Hans-Christoph SCHMIDT AM BUSCH, La « reconnaissance » comme principe de la Théorie critique, traduction sous la direction d’A. P. Olivier et M. Roudaut, Lyon, ENS Éditions, 2015, 340 p.

Dans cette version remaniée de sa thèse d’habilitation, H.-C. Schmidt am Busch regrette que ni la théorie procédurale de la justice proposée par Rawls, ni l’analyse fonctionnaliste de l’économie de marché présente chez Habermas n’aient su produire une critique efficace du capitalisme contemporain. Il soutient alors qu’une théorie critique normative de la reconnaissance, telle qu’il en repère l’origine chez Fichte, mais surtout chez Marx, Hegel et Axel Honneth, pourrait s’avérer utile pour dénoncer les déficits de l’« estime méritocratique », forme de reconnaissance aujourd’hui promue par le capitalisme néolibéral et critiquée par l’École de Francfort.

La première partie concède à Nancy Fraser que la performance du travailleur ne saurait être considérée sans problème comme norme de l’estime de soi.

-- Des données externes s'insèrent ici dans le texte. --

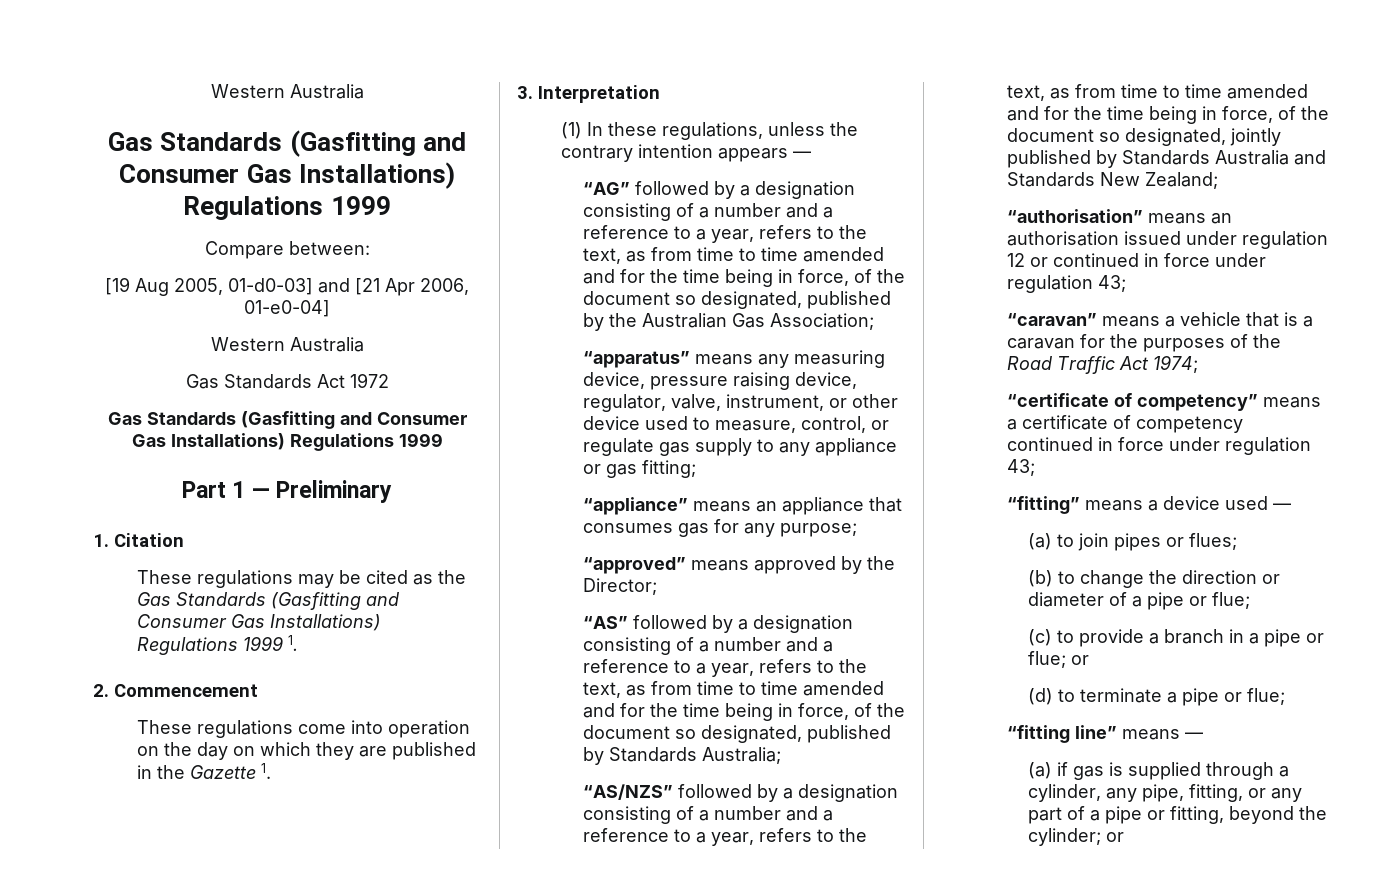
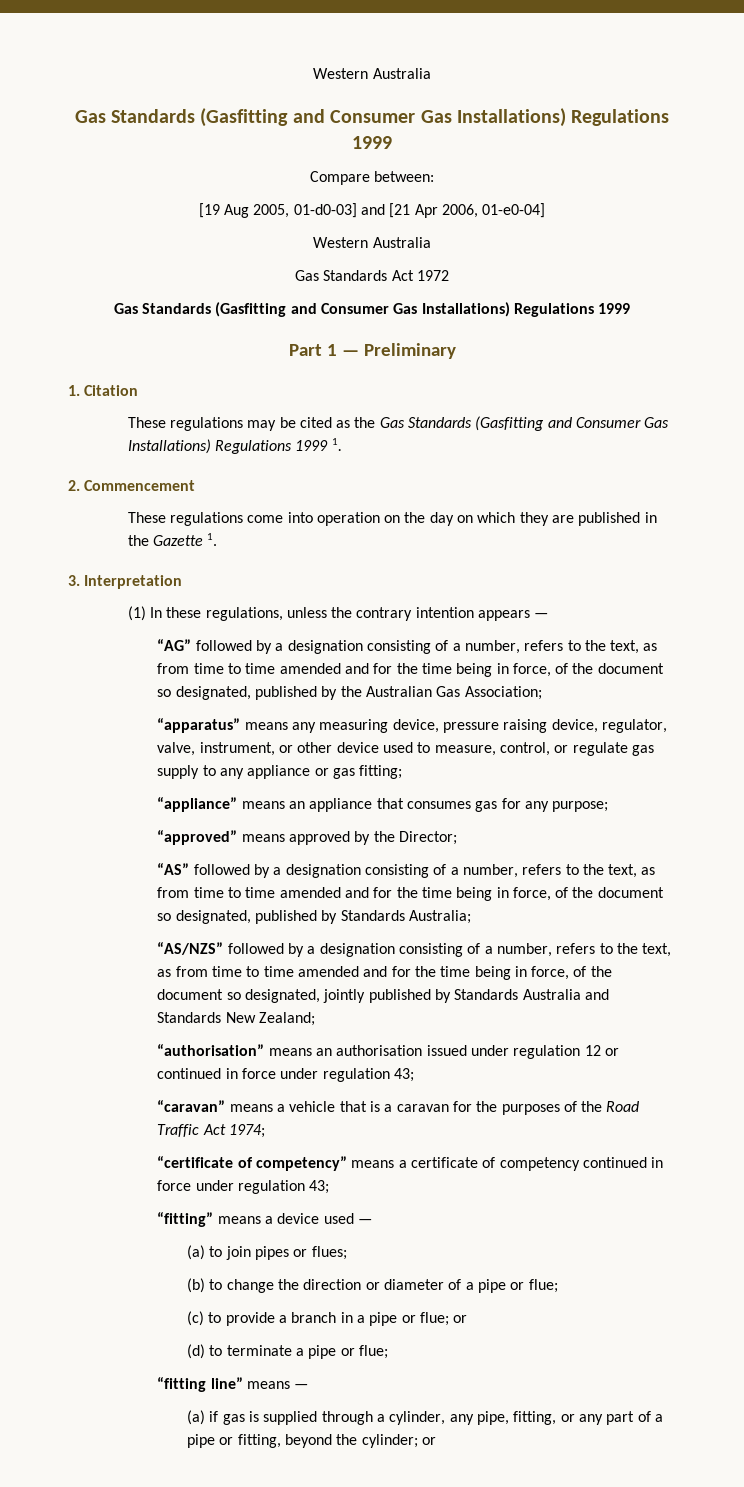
[713,203,833,218] [582,225,754,243] number and a reference to a year, -> [464,640,520,654] number,
[713,637,833,652] [582,659,754,677] number and a reference to a year, -> [462,864,518,878] number,
[713,806,833,821] [582,828,754,846] number and a reference to a year, -> [496,943,552,957] number,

Mais l’auteur conteste qu’une analyse structurale des sociétés de marché permette de critiquer efficacement le capitalisme. La deuxième partie soutient qu’en dépit de présupposés anthropologiques embarrassants, la théorie de la production humaine du jeune Marx peut être utile à la théorie critique. La partie la plus importante du livre (132 pages) est finalement consacrée à Hegel, qui envisage, dans l’étude d’une économie de marché non gouvernée par le seul « droit abstrait », des relations de collaboration et de service au sein desquelles l’« estime de soi » et l’« estime sociale » invitent à la coopération, et où chercher à gagner plus peut s’expliquer autrement que selon l’« hypothèse de l’insatiabilité » (p. 286).

L’auteur souligne l’intérêt de la forme de reconnaissance propre aux institutions de la société civile hégélienne (commentant précisément les notions d’« honneur », de « police » et de « corporation »). Il montre qu’une théorie normative de la reconnaissance permet d’analyser et d’évaluer efficacement les métamorphoses du lien de reconnaissance au sein du « nouvel esprit du capitalisme ». L’ouvrage présente une utilité et un intérêt indéniables pour ceux qui cherchent à comprendre en quoi une « actualisation de l’éthicité hégélienne » (Honneth, Das Recht der Freiheit, 2011) peut animer la réflexion contemporaine.

Éric BORIES (Académie de Toulouse)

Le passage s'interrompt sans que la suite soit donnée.